Recorded data:
--------------------

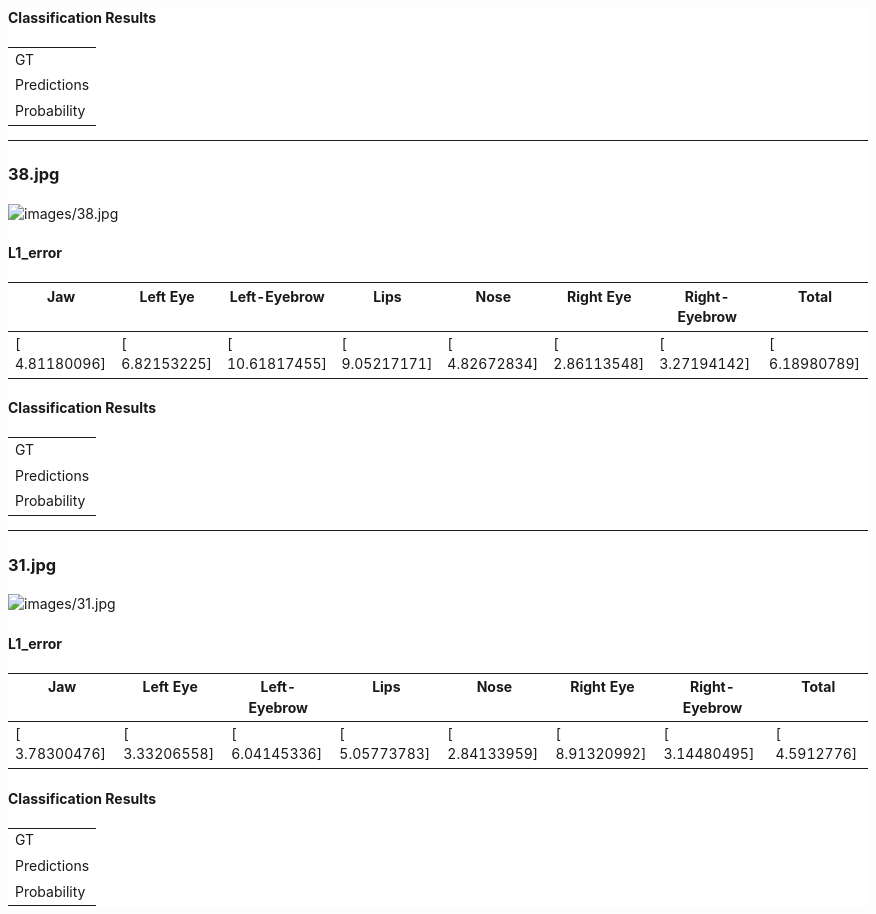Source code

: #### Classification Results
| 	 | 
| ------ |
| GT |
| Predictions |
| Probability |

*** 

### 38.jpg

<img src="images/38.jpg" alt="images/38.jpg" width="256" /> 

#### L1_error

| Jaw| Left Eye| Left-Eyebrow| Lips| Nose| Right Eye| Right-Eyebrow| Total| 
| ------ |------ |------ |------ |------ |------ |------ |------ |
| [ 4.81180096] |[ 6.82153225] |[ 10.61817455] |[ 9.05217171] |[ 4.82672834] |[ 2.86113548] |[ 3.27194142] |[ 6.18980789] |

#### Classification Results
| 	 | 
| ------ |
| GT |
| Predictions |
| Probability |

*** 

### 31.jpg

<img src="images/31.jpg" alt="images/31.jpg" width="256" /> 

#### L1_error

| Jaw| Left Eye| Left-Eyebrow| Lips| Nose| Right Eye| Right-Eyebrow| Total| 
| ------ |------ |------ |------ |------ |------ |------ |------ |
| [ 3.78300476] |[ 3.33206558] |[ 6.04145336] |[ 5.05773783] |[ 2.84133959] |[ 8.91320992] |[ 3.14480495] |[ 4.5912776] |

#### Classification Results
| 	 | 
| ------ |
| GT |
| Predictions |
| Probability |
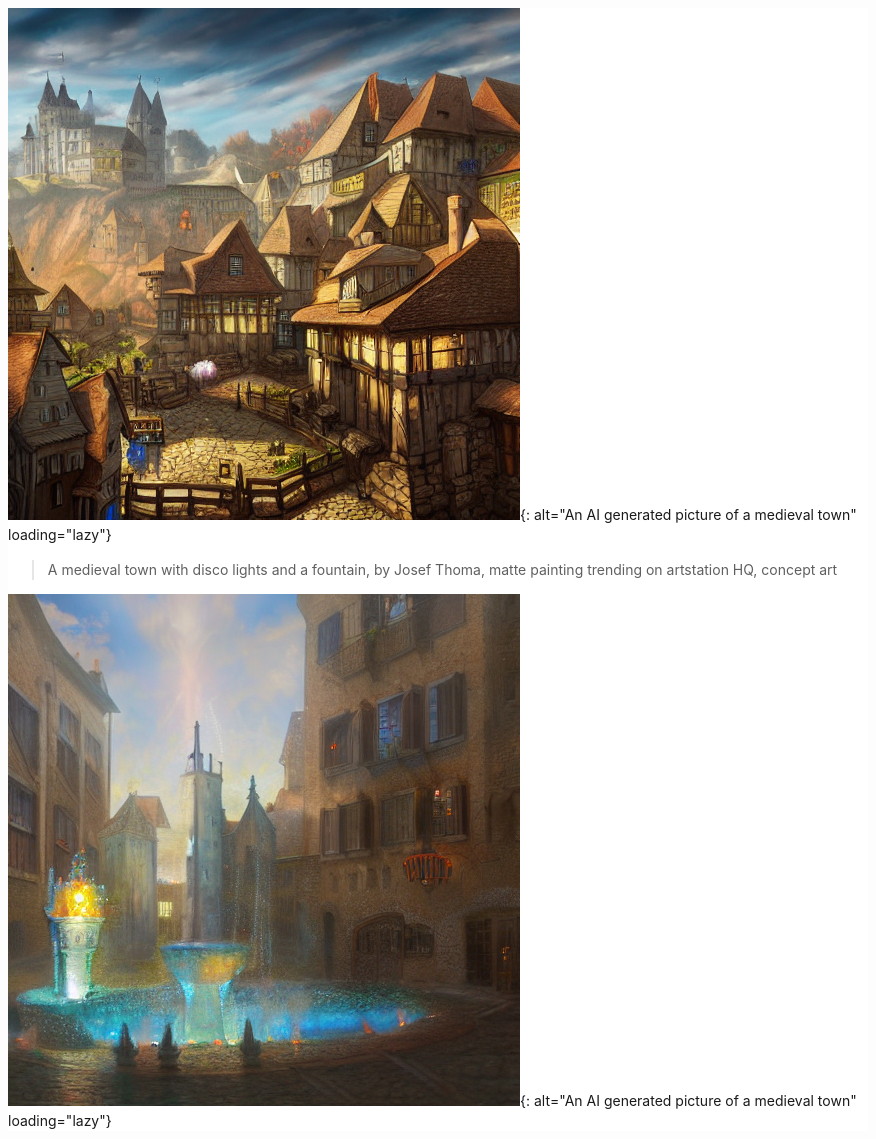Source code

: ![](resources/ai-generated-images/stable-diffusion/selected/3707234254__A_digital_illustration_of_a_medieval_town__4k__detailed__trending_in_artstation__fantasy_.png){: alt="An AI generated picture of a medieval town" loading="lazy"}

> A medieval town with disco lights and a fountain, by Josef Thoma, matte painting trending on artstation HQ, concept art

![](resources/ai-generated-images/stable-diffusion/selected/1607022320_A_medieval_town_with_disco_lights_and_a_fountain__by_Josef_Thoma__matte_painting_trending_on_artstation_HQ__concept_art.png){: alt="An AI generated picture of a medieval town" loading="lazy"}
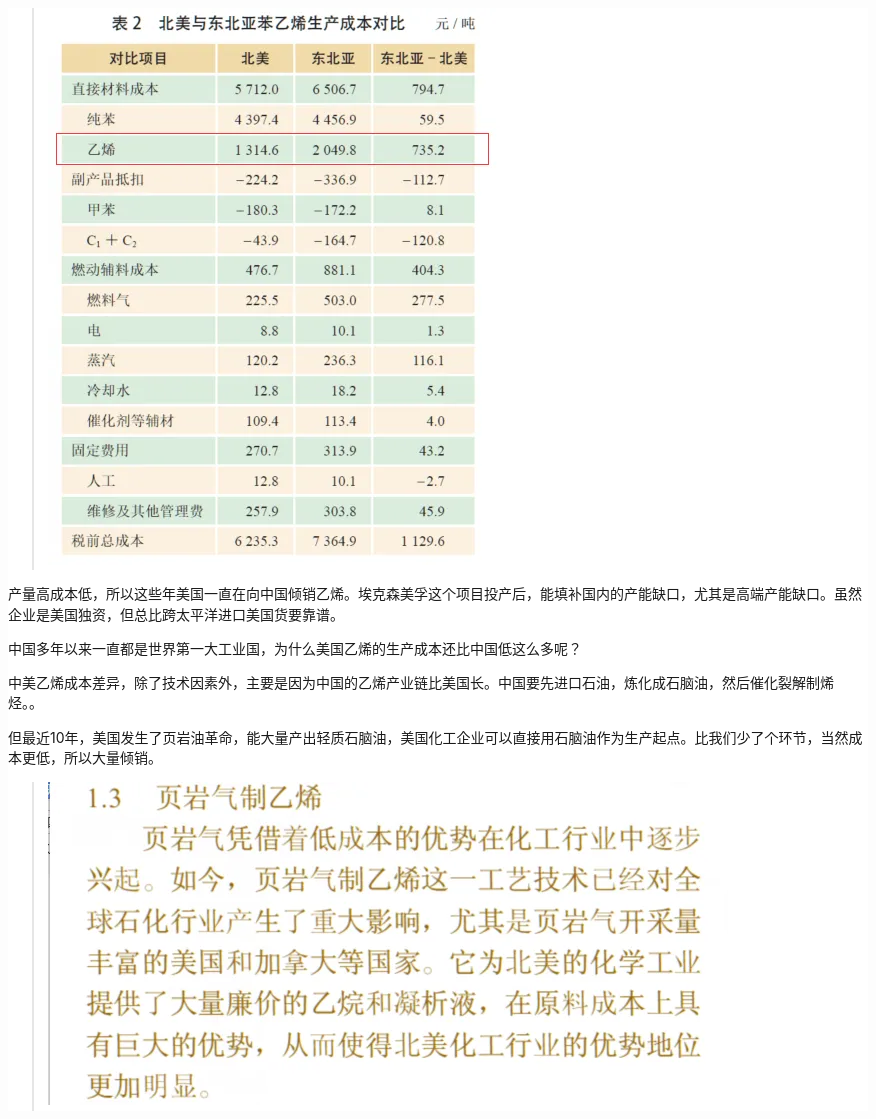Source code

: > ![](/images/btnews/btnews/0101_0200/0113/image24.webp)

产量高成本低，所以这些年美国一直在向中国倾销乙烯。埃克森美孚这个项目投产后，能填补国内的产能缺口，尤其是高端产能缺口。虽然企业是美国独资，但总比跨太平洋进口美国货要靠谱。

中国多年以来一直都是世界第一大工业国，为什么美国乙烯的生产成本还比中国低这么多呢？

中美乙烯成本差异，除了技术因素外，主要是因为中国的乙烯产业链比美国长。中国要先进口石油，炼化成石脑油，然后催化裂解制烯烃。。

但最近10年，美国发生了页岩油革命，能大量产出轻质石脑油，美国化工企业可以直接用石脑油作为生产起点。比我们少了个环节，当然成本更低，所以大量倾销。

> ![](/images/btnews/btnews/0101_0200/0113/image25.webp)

--------------------

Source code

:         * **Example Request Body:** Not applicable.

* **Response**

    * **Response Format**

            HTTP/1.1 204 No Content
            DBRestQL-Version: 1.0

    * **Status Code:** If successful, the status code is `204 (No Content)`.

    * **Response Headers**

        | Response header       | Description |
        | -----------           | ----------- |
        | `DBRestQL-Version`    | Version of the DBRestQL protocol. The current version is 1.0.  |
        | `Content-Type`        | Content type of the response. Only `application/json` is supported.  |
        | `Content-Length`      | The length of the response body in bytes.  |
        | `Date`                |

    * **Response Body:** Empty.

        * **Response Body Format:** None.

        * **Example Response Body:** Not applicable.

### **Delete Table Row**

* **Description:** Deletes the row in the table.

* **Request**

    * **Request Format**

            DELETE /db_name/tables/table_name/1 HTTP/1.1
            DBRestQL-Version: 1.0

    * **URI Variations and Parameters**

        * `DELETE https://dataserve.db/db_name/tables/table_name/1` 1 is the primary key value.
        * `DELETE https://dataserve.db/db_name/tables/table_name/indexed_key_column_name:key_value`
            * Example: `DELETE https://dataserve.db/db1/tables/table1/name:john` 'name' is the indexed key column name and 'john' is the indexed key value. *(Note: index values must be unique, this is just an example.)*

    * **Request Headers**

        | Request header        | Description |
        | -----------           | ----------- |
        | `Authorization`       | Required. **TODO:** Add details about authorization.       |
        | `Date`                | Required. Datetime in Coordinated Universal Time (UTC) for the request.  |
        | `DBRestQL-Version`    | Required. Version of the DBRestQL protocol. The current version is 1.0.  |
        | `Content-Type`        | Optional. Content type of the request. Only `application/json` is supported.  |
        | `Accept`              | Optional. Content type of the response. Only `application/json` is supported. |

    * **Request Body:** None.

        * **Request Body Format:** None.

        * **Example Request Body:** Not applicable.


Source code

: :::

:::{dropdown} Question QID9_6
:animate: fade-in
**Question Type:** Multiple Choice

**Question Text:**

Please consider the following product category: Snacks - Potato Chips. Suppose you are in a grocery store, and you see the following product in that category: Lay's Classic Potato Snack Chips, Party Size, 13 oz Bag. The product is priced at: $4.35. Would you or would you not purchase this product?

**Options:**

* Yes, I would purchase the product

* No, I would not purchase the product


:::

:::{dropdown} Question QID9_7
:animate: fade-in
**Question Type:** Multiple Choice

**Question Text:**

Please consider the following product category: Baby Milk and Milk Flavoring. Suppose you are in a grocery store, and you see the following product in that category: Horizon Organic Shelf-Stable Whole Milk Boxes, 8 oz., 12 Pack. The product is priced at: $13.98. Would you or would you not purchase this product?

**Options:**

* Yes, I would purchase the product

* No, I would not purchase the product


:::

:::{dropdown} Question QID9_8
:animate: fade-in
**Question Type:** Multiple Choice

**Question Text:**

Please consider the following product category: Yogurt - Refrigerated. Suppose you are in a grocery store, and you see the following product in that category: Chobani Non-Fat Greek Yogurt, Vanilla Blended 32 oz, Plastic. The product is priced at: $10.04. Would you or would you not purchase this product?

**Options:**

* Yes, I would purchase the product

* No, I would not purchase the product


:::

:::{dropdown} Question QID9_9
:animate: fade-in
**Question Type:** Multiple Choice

--------------------

Take each line above that holds the string "Optional" and copy it.

        | `Content-Type`        | Optional. Content type of the request. Only `application/json` is supported.  |
        | `Accept`              | Optional. Content type of the response. Only `application/json` is supported. |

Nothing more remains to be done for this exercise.